The links between trafficking and homelessness are clear. Many homeless youth have limited means to meet basic needs such as food or shelter, and they may have few supportive adults in their lives to whom they can turn for help. As a result, they are at heightened risk for mistreatment. A survey by a service provider in New York City found that approximately one in four young homeless clients had been victimized by trafficking, including compelled sex trafficking and forced labor, or had engaged in survival sex.
LGBT young people are particularly vulnerable. Although approximately 40 percent of homeless youth are LGBT, discrimination and violence can prevent them from accessing safe shelter. LGBT young people are also disproportionately represented within the foster care system, where youth are frequently targeted by traffickers. LGBT youth who are undocumented face unique challenges, as they may fear or be threatened with deportation if they seek help — despite the fact that forms of immigration relief could be available to them.
Data indicate that homeless LGB youth are significantly more likely than their heterosexual counterparts to experience sexual victimization, including sexual assault. One survey of homeless youth in Hollywood found that young men who had sex with men were more likely than other young men to have been forced into sex work by a parent or other adult. In other instances, LGBT youth engage in survival sex in order to generate income, secure a place to stay, or meet costs for health needs such as gender affirmation surgeries, or as an alternative to the abuse or instability that many have experienced within child welfare systems or in unaccepting families.
Because activities related to both homelessness and sex work are criminalized, LGBT young people are disproportionately likely to be caught up in the juvenile or criminal justice systems. Once they leave, they often have few opportunities for stable housing or employment.

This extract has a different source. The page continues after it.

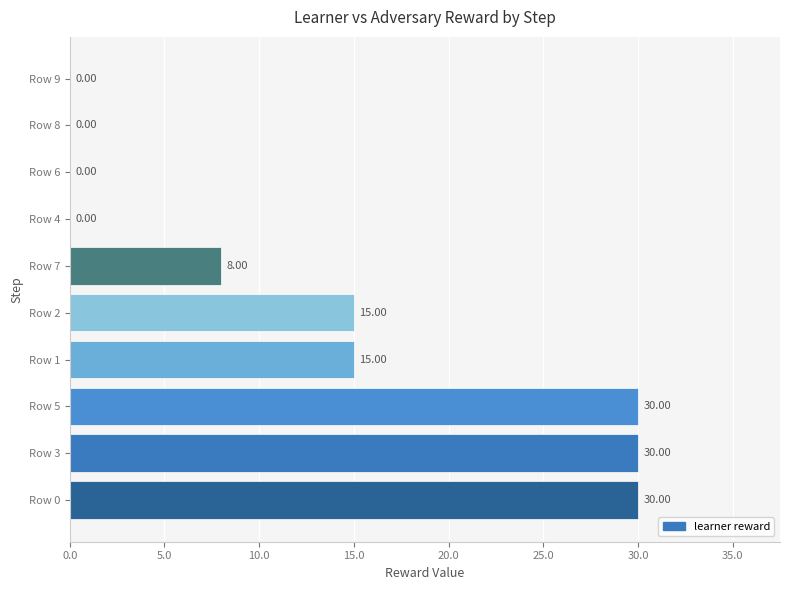

Between Row 8 and Row 3, which is larger?

Row 3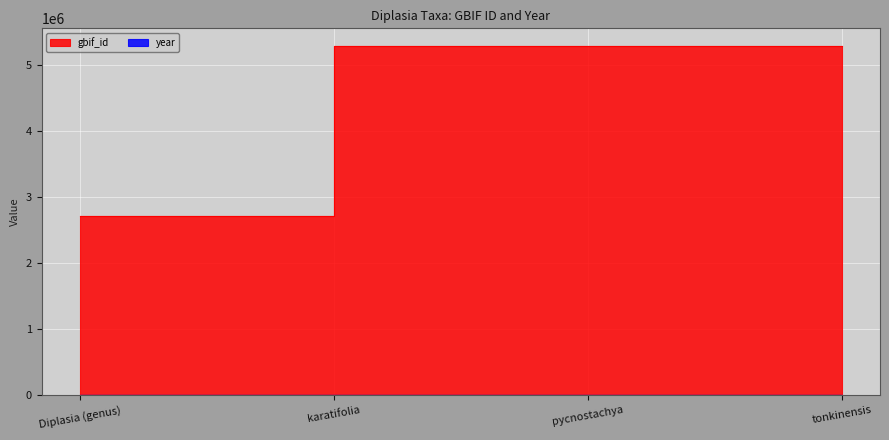

Rank the series by their average value, from lowest to highest.

year, gbif_id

Programs that serve runaway and homeless youth are uniquely poised to help interrupt these cycles of trafficking, poverty, criminalization, and housing instability. In order to work with young people to ensure they have the building blocks they need to succeed on whatever path they choose to follow, such as housing, health care, counseling, referrals to legal assistance, and educational and career opportunities, providers must have adequate resources available.
Each homeless LGBT young person has a unique journey and unique set of experiences. All of them, however, deserve access to the tools required to stabilize their lives and plan for their futures. RHYTPA has bipartisan support and was voted out of committee during the last session of Congress with a strong 15-3 vote. It is time for Congress to take action to support runaway, homeless, and trafficked young people.
Hannah Hussey is a Research Associate with LGBT Progress at the Center for American Progress.